彼女は困惑する相手を見て少し面白そうな、そしてイタズラが成功したような笑みを浮かべる。
「あなたが事を大きくしないために立ち回っているのは何となく分かったわ。だからこその契約なのよ」
イッセーはここで相手が何を言わんとしているのかが理解できた。
「俺の秘密と家族の安全を守る代わりに代価を要求するって事ですか?」
「ええ、具体的にあなたの要望を聞かせてちょうだい。それに合わせたプラン提示をさせて貰うわ。

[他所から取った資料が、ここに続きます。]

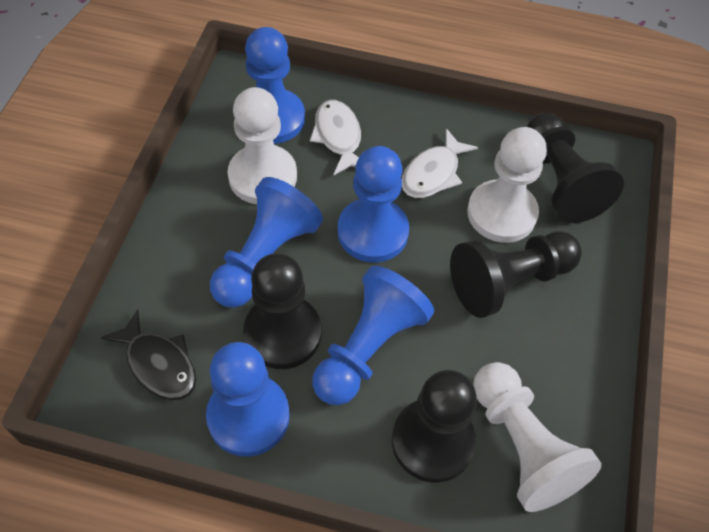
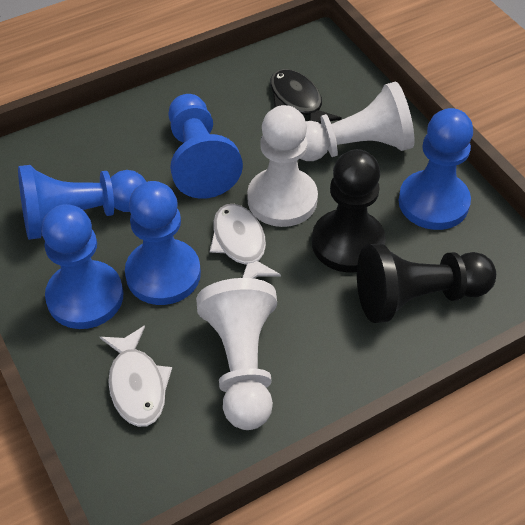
black pawn: 4 -> 2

朱乃、アレを」
「はい、部長」
リアスに言われた朱乃は立ち上がって小さな魔法陣を展開、そこからパンフレットを取り出してイッセーの前に置く。
相手から視線でどうぞと促される。
パンフレットを開くとそこにはリアス・グレモリーとその眷属一人一人のプロフィール、特技などが細かく書かれている。

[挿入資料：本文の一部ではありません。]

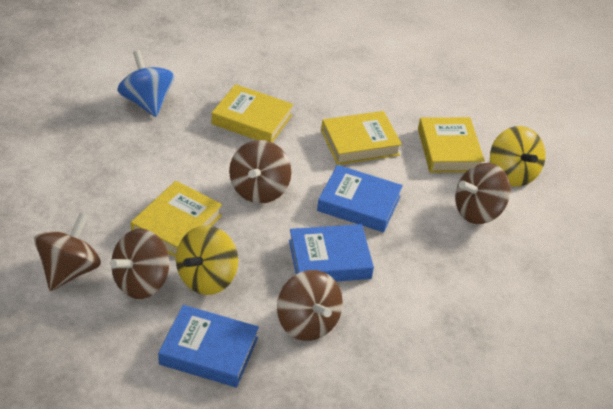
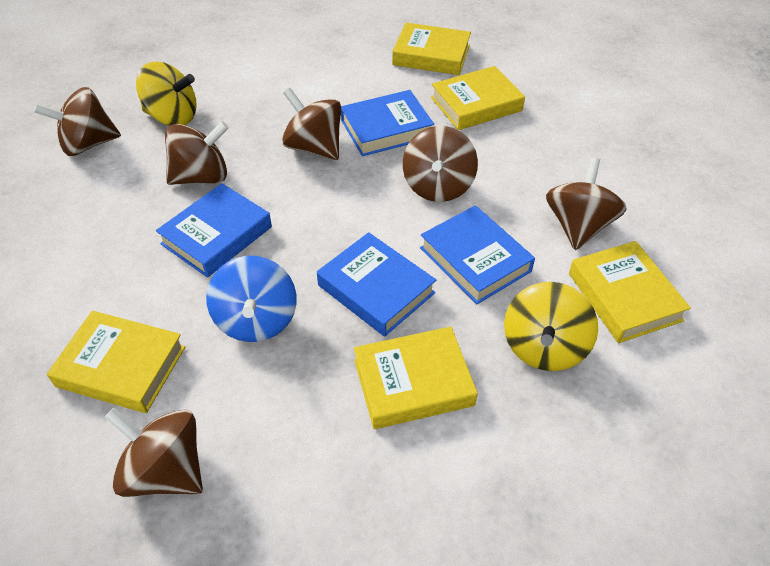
blue book: 3 -> 4
brown spinning top: 5 -> 6
yellow book: 4 -> 5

他にもここ数年の実績から、細かい料金プラン、契約不履行時の補填やキャンセル料の有無など、顧客に対して齟齬が出ないよう懇切丁寧に説明がある。
「…………」
イッセーはわなわなと肩を震わせる。
これまで抱いていたシリアスな雰囲気が一気に吹き飛んでしまう。そして一言。
「営業かよ!!!!」
◎
「じゃあ俺ん家に集合だな!」
「堪能しようじゃないか、お宝を」
次の日、松田と元浜は放課後に突入という学生のパラダイスを余すことなく堪能しようと張り切る。ただしその楽しむ内容はAV観賞なので周りからの視線は絶対零度なのだが。
「はぁ……」
誘われているイッセー、だがあまり乗り気ではないようで、いつもなら話に食い気味に乗っかってくるところがちょっと塩対応。
彼の悪友二人は不安そうになる。
「お前最近大丈夫か…?」
「…まさかイッセーのドッペルゲンガーじゃないよな…いやそれならエロいはずだ……」
「いやいいだろ…別に性欲に駆られない俺がいても…」
自分に対する散々な人物評にふててしまう。その自覚があるとはいえ同じ人種の相手から言われるのはどうにも納得できない。
「いやさ、今日から部活に入る事になってさー…」
友人との観賞会に対して前向きではない理由、それを素直に伝える。
それを聞いて二人は意外そうな表情になる。
「え?マジか部活興味ないって言ってたのにな」
「まあな」
「で、何部に入るんだ?お前って運動神経良いし運動系か?」
「いんや、オカルト研究部」
二人の質問に対して別に何とも無さそうにイッセーは答える。
いつもであれば女の子を紹介しろなどと要求してくるところなのだがイッセーはそうならない
「あ、へー…お前がオカルトねぇ…もしかしてトイレの花子さんや貞子って美女美少女なのか?」
「もしかして学園のアイドル達と親密な仲に!ぜひご紹介を!…いや、まぁいいか相手にされなさそうだし」
「…………」
何故か突然部活の話、厳密にはメンバーの話を二人は避けだす。
イッセーからすれば異常に見えてしまう光景。つい上着の胸ポケットに入っている例の物を自分の手で確認してしまう。
(変な副作用とか残らないだろうな?)
いざ真実を知ってしまうと不安になってしまう。